Turner and Townsend has released its 2022 Canadian Construction Market Intelligence Report. The report assesses the market conditions at the national and individual provincial level. 

 

According to its findings, Canada’s economy is expected to continue to grow despite the changing macroeconomic environment. The tight labour market and supply chain disruptions continue to impact productivity and the availability and cost of goods and building commodities

“As a result, we believe that the inflation trend will stay elevated which, in our view, is likely to define the rest of the year for the construction sector. More locally, many provinces are experiencing stronger economic conditions, with a high volume of new job openings as firms increase hiring in anticipation of future demand,” says Turner and Townsend.

The company also expects that several interest rate increases in 2022 could introduce volatility to the market. But, while the looming policy changes could impact the capital investment outlook for some industry segments, others are experiencing overwhelming consumer demand – like data centres and supply chain logistics facilities – where speed-to-market and capacity remain paramount to their operations and revenue.  

Additionally, ESG (Environmental, Sustainability and Governance) considerations are playing an ever-greater role in how and why capital is invested, prompting the construction sector to transform itself through innovation and financial commitments to sustainable, net-zero policies. The net result is likely to see some segments maintaining a “wait and see” position, while others accelerate existing construction development plans to meet future regulatory and consumer demands.   

Infrastructure investments have been prioritized in many provinces.
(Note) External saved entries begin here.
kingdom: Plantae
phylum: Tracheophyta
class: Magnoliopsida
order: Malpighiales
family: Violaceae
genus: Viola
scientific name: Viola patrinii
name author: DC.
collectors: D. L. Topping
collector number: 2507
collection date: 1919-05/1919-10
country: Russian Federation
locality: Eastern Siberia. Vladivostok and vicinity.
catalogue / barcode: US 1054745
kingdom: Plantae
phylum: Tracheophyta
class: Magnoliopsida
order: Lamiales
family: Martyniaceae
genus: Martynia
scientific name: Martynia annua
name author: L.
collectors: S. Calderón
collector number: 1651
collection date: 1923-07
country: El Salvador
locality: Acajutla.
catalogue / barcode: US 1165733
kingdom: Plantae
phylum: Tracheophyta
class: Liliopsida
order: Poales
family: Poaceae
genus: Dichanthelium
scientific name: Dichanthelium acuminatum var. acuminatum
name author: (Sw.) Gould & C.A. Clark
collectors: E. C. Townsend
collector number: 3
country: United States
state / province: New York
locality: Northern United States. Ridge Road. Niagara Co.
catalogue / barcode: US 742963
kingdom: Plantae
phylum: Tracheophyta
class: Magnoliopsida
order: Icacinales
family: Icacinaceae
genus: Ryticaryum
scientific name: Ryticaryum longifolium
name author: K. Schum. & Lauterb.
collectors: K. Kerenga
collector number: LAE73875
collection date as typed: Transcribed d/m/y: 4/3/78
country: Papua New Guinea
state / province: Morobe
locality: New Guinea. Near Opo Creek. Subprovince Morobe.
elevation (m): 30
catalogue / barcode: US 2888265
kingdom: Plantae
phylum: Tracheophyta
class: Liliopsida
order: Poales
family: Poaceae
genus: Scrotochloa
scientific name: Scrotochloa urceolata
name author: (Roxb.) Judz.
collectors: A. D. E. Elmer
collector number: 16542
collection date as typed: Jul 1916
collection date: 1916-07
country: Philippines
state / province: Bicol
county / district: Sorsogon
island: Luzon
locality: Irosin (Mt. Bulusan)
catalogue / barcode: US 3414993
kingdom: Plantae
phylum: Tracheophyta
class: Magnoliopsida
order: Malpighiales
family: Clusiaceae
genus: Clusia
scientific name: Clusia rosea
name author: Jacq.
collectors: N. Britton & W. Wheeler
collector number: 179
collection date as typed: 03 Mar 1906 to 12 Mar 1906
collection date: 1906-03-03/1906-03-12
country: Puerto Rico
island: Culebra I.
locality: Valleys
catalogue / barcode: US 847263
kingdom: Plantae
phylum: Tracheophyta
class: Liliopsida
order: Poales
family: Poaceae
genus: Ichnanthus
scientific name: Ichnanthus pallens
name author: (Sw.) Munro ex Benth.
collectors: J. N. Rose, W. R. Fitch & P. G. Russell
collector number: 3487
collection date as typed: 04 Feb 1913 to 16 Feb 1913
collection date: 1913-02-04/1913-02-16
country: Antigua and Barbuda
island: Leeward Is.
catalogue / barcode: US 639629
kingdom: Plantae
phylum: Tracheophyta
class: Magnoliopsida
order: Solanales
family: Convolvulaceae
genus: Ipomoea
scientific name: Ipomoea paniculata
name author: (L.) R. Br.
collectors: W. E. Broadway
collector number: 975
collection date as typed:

The organization states that we may see a shift in procurement policy to prioritize a quality-based approach in lieu of the traditional lowest-bidder rule.

The report further reveals that the pandemic challenged the “best resiliency plans” and prompted many to adapt their business models, the articles below identify how organizations in real estate, infrastructure and natural resources are adapting to be more sustainable and resilient:  

  • Real Estate – Can existing stadiums deliver the experience expected of world-class events? – The IOC pledged to cut its greenhouse gas emissions by 50 percent by 2030, as a result major event programs need to be sustainable. The recent trend from bidding hosts capitalizes on the shift towards re-use rather than new build. This means programs use existing venues and infrastructure, but the challenge for organizers and stadium owners is to adapt and retrofit stadiums to create the ‘razzmatazz’ expected of a newly built stadium at an event on the world-stage. 
  • Infrastructure – Airports adapt to best-in-class resiliency – The world is experiencing an increased number of black-swan events, from pandemics to extreme weather events. These events test even the best capital and operational resilience plans, and airports are some of the most vulnerable businesses. As a result, airports around the world are quickly adapting to this new reality by creating agile business models that diversify income streams, utilize technology to optimize accessibility both now and in the future, and allow them to ramp up or consolidate operations as demand fluctuates. 
  • Energy – Decarbonizing emission intensive industries with CCUS – Canada’s natural resources sector accounts for over 15 percent of GDP, presenting a challenge to its net-zero goals. Carbon capture, storage, and utilization (CCUS) technology is an opportunity for Canada’s emission intensive industries to maintain competitiveness in a net-zero world. CCUS has developed from small scale to large scale network operations that allow multiple facilities to contribute, thereby maximizing the value of the project. While the technology may not be fully proven at such scale, several projects have commenced. A pragmatic, technology and data driven approach can help to minimize risk and maximize the value of these projects.